> Study text

..........

The investigation was not adversarial — the VT DOL's goal was remediation, not penalty (though civil penalties remain available for willful or repeat violations). The company cooperated fully, which factored positively in the resolution.

Resolution: What the Company Had to Fix
The company reached a compliance agreement with the VT DOL that required:
- Back-accrual correction: Recalculate sick leave balances for all active employees to reflect accrual from day 1 of employment (not day 91) for the prior two years.
- Carryover restoration: Restore accrued sick leave lost to the "use it or lose it" policy for any employee who would have carried over time had the policy been compliant.
- Policy rewrite: Replace the handbook's sick leave language with a compliant policy, specifically:
- Accrual from day 1 at 1 hour per 52 hours worked
- 40-hour annual usage cap with year-to-year carryover
- Mental health care explicitly listed as a covered use
- 90-day waiting period for use of accrued leave, not accrual
- Manager training: Document that all managers received training on the corrected policy and the types of requests that qualify as covered sick leave uses.

..........

> Your objective
Can you pick up the Vermont sick leave compliance case from where it stops and continue it?

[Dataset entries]
..........

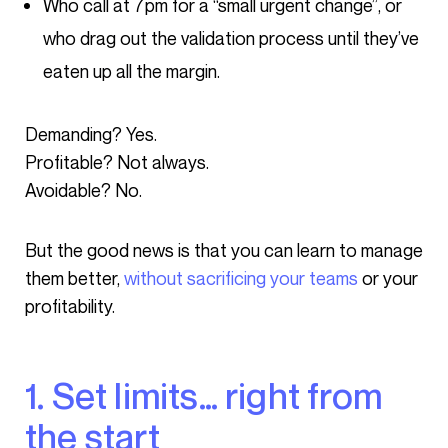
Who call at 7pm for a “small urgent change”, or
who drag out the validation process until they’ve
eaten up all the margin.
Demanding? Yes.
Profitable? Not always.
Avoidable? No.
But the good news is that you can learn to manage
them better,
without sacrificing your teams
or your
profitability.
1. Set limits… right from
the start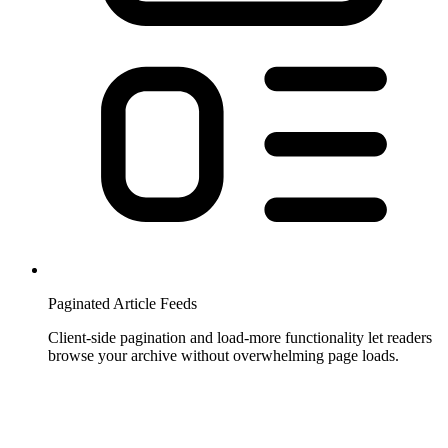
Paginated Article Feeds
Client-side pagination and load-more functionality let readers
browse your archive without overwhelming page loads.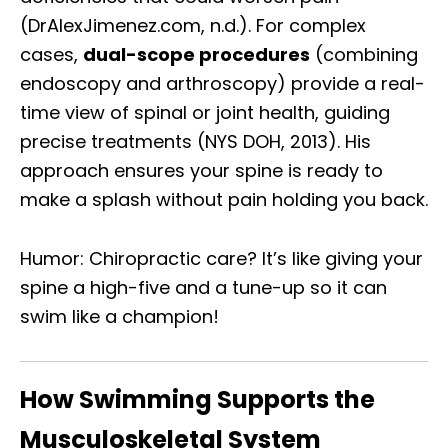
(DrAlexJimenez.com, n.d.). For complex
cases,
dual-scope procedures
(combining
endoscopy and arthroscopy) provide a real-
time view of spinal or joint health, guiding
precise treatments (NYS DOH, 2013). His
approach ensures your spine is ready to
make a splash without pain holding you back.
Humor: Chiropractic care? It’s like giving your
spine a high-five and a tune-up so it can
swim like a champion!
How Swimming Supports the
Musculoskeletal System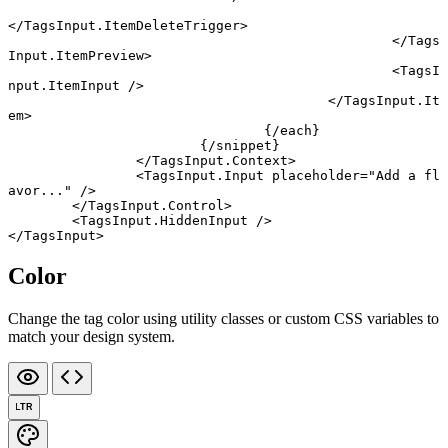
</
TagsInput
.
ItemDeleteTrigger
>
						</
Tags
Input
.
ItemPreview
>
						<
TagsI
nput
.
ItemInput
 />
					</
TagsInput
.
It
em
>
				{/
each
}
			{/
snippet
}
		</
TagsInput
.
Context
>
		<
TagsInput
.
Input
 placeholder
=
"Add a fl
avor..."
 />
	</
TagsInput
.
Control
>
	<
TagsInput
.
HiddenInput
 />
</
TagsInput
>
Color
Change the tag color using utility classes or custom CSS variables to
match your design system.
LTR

..........

> Exercise response
The total back-pay owed for accrual adjustments and incorrectly denied leave was approximately $1,800 across all affected employees — a manageable amount, given the seven-year compliance gap. No civil penalty was assessed because the company had no prior VT DOL violations and cooperated fully with the investigation.
Lessons Learned: A Vermont Sick Leave Compliance Checklist
Vermont employers with 6+ employees should review their sick leave policies against this checklist annually:
- Accrual starts day one: Is the policy language clear that hours begin accruing from the first day of employment, not after any waiting period?
- 90-day waiting period applies to use, not accrual: Does the policy specifically allow a waiting period only on use?
- Carryover is mandatory: Does the policy allow unused sick time to carry over to the next year (up to the 40-hour usage cap)?
- Mental health is a covered use: Does the policy list mental health care explicitly — or does it use language broad enough to include it?
- Records are being maintained: Is the payroll system tracking sick leave accrual and usage separately, with accessible balances for each employee?
- Part-time employees are tracked by hours: Is accrual calculated on actual hours worked, not a flat assumption for part-time employees?
- No retaliation risk: Have managers been trained that denying or discouraging sick leave use for qualifying reasons — or documenting it as an absence infraction — is prohibited?
For Vermont employers with fewer than 6 employees, the unpaid protected leave framework still prohibits retaliation. The accrual and carryover requirements for unpaid leave are the same.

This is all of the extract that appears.